Is SoC technology passing by DSPs? Steve Leibson explains why he thinks that's the case.

The movie "Goodbye, Mr. Chips" tracks British schoolteacher Charles Edward ("Chips") Chipping's career from his early professional days, teaching the classics at fictitious Brookfield school, to his old age. Predictably, at the end of the movie, "Chips" passes on after a life well lived. Like Mr. Chips, digital signal processors (DSPs) have already entered their old age, at least as on-chip processor cores. They've served the industry well, but SoC technology has passed them by.

Digital signal processing is now mainstream technology, so it seems heretical to be declaring the end of the road for DSP cores. All sorts of media processing—ranging from voice to music, to still images, to video—require DSP functions.

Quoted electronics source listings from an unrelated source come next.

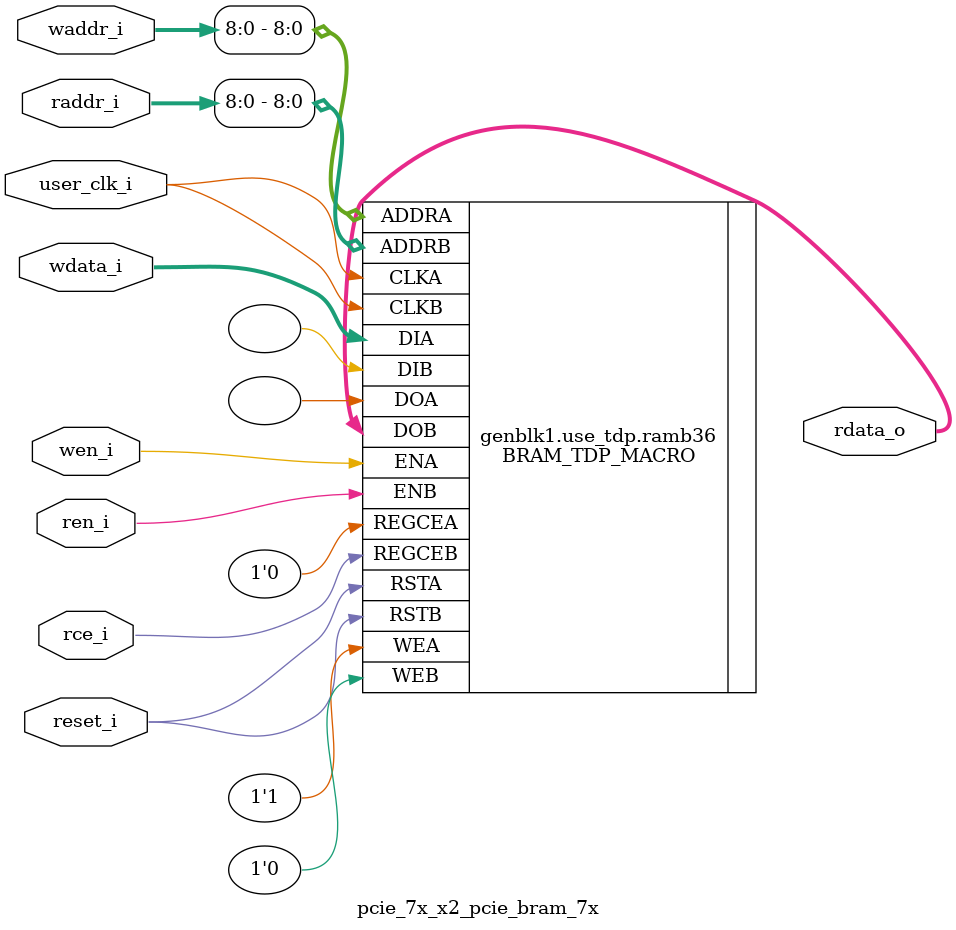
<source format=v>

`timescale 1ps/1ps

(* DowngradeIPIdentifiedWarnings = "yes" *)
module pcie_7x_x2_pcie_bram_7x
  #(
    parameter [3:0]  LINK_CAP_MAX_LINK_SPEED = 4'h1,        // PCIe Link Speed : 1 - 2.5 GT/s; 2 - 5.0 GT/s
    parameter [5:0]  LINK_CAP_MAX_LINK_WIDTH = 6'h08,       // PCIe Link Width : 1 / 2 / 4 / 8
    parameter IMPL_TARGET = "HARD",                         // the implementation target : HARD, SOFT
    parameter DOB_REG = 0,                                  // 1 - use the output register;
                                                            // 0 - don't use the output register
    parameter WIDTH = 0                                     // supported WIDTH's : 4, 9, 18, 36 - uses RAMB36
                                                            //                     72 - uses RAMB36SDP
    )
    (
     input               user_clk_i,// user clock
     input               reset_i,   // bram reset

     input               wen_i,     // write enable
     input [12:0]        waddr_i,   // write address
     input [WIDTH - 1:0] wdata_i,   // write data

     input               ren_i,     // read enable
     input               rce_i,     // output register clock enable
     input [12:0]        raddr_i,   // read address

     output [WIDTH - 1:0] rdata_o   // read data
     );

   // map the address bits
   localparam ADDR_MSB = ((WIDTH == 4)  ? 12 :
                          (WIDTH == 9)  ? 11 :
                          (WIDTH == 18) ? 10 :
                          (WIDTH == 36) ?  9 :
                                           8
                          );

   // set the width of the tied off low address bits
   localparam ADDR_LO_BITS = ((WIDTH == 4)  ? 2 :
                              (WIDTH == 9)  ? 3 :
                              (WIDTH == 18) ? 4 :
                              (WIDTH == 36) ? 5 :
                                              0 // for WIDTH 72 use RAMB36SDP
                              );

   // map the data bits
   localparam D_MSB =  ((WIDTH == 4)  ?  3 :
                        (WIDTH == 9)  ?  7 :
                        (WIDTH == 18) ? 15 :
                        (WIDTH == 36) ? 31 :
                                        63
                        );

   // map the data parity bits
   localparam DP_LSB =  D_MSB + 1;

   localparam DP_MSB =  ((WIDTH == 4)  ? 4 :
                         (WIDTH == 9)  ? 8 :
                         (WIDTH == 18) ? 17 :
                         (WIDTH == 36) ? 35 :
                                         71
                        );

   localparam DPW = DP_MSB - DP_LSB + 1;
   localparam WRITE_MODE = ((WIDTH == 72) && (!((LINK_CAP_MAX_LINK_SPEED == 4'h2) && (LINK_CAP_MAX_LINK_WIDTH == 6'h08)))) ? "WRITE_FIRST" :
                           ((LINK_CAP_MAX_LINK_SPEED == 4'h2) && (LINK_CAP_MAX_LINK_WIDTH == 6'h08)) ? "WRITE_FIRST" : "NO_CHANGE";

   localparam DEVICE = (IMPL_TARGET == "HARD") ? "7SERIES" : "VIRTEX6";
   localparam BRAM_SIZE = "36Kb";

   localparam WE_WIDTH =(DEVICE == "VIRTEX5" || DEVICE == "VIRTEX6" || DEVICE == "7SERIES") ?
                            ((WIDTH <= 9) ? 1 :
                             (WIDTH > 9 && WIDTH <= 18) ? 2 :
                             (WIDTH > 18 && WIDTH <= 36) ? 4 :
                             (WIDTH > 36 && WIDTH <= 72) ? 8 :
                             (BRAM_SIZE == "18Kb") ? 4 : 8 ) : 8;

   //synthesis translate_off
   initial begin
      //$display("[%t] %m DOB_REG %0d WIDTH %0d ADDR_MSB %0d ADDR_LO_BITS %0d DP_MSB %0d DP_LSB %0d D_MSB %0d",
      //          $time, DOB_REG,   WIDTH,    ADDR_MSB,    ADDR_LO_BITS,    DP_MSB,    DP_LSB,    D_MSB);

      case (WIDTH)
        4,9,18,36,72:;
        default:
          begin
             $display("[%t] %m Error WIDTH %0d not supported", $time, WIDTH);
             $finish;
          end
      endcase // case (WIDTH)
   end
   //synthesis translate_on

   generate
   if ((LINK_CAP_MAX_LINK_WIDTH == 6'h08 && LINK_CAP_MAX_LINK_SPEED == 4'h2) || (WIDTH == 72)) begin : use_sdp
        BRAM_SDP_MACRO #(
               .DEVICE        (DEVICE),
               .BRAM_SIZE     (BRAM_SIZE),
               .DO_REG        (DOB_REG),
               .READ_WIDTH    (WIDTH),
               .WRITE_WIDTH   (WIDTH),
               .WRITE_MODE    (WRITE_MODE)
               )
        ramb36sdp(
               .DO             (rdata_o[WIDTH-1:0]),
               .DI             (wdata_i[WIDTH-1:0]),
               .RDADDR         (raddr_i[ADDR_MSB:0]),
               .RDCLK          (user_clk_i),
               .RDEN           (ren_i),
               .REGCE          (rce_i),
               .RST            (reset_i),
               .WE             ({WE_WIDTH{1'b1}}),
               .WRADDR         (waddr_i[ADDR_MSB:0]),
               .WRCLK          (user_clk_i),
               .WREN           (wen_i)
               );

    end  // block: use_sdp
    else if (WIDTH <= 36) begin : use_tdp
    // use RAMB36's if the width is 4, 9, 18, or 36
        BRAM_TDP_MACRO #(
               .DEVICE        (DEVICE),
               .BRAM_SIZE     (BRAM_SIZE),
               .DOA_REG       (0),
               .DOB_REG       (DOB_REG),
               .READ_WIDTH_A  (WIDTH),
               .READ_WIDTH_B  (WIDTH),
               .WRITE_WIDTH_A (WIDTH),
               .WRITE_WIDTH_B (WIDTH),
               .WRITE_MODE_A  (WRITE_MODE)
               )
        ramb36(
               .DOA            (),
               .DOB            (rdata_o[WIDTH-1:0]),
               .ADDRA          (waddr_i[ADDR_MSB:0]),
               .ADDRB          (raddr_i[ADDR_MSB:0]),
               .CLKA           (user_clk_i),
               .CLKB           (user_clk_i),
               .DIA            (wdata_i[WIDTH-1:0]),
               .DIB            ({WIDTH{1'b0}}),
               .ENA            (wen_i),
               .ENB            (ren_i),
               .REGCEA         (1'b0),
               .REGCEB         (rce_i),
               .RSTA           (reset_i),
               .RSTB           (reset_i),
               .WEA            ({WE_WIDTH{1'b1}}),
               .WEB            ({WE_WIDTH{1'b0}})
               );
   end // block: use_tdp
   endgenerate

endmodule // pcie_bram_7x


</source>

DSPs first appeared as chips in the early 1980s because general-purpose processors of the day could not deliver sufficient performance for the signal-processing tasks of the day. Early DSP architectures were shaped by the signal-processing algorithms they were created to run and every feature in a DSP accelerates some computation in a signal-processing algorithm.

MAC attack

Early general-purpose processors lacked hardware multipliers, which consumed a relatively large number of gates for the time. Yet signal-processing algorithms such as finite- and infinite-impulse-response (FIR and IIR) filtering are full of multiplications followed by accumulation of the multiplication products. As a result, DSPs have incorporated hardware multipliers and MAC (multiplier/accumulator) units ever since Texas Instruments introduced the first commercially successful DSP (the TMS32010) in 1982.

Today, thanks to the relentless advance of Moore's Law, MAC units just aren't that large relative to other blocks placed on a chip. Configurable processor cores like Tensilica's Xtensa family have optional MAC units.

More units, fewer cycles

The high computational requirements of signal-processing algorithms spurred DSP designers to add parallel, independent execution units. Parallel execution units such as ALUs, shifters, and address-generation units allow a DSP to execute the inner loops of algorithms in fewer cycles.

Although many general-purpose processor cores don't have multiple, parallel execution units, it is possible with configurable processors. This trait is one of the advantages of the plastic configurable-processor architecture. In fact, if a fused instruction that performs an addition, a shift, and a next-address calculation will speed an inner loop, that instruction can easily be added to a configurable processor's instruction set and software-development tool chain.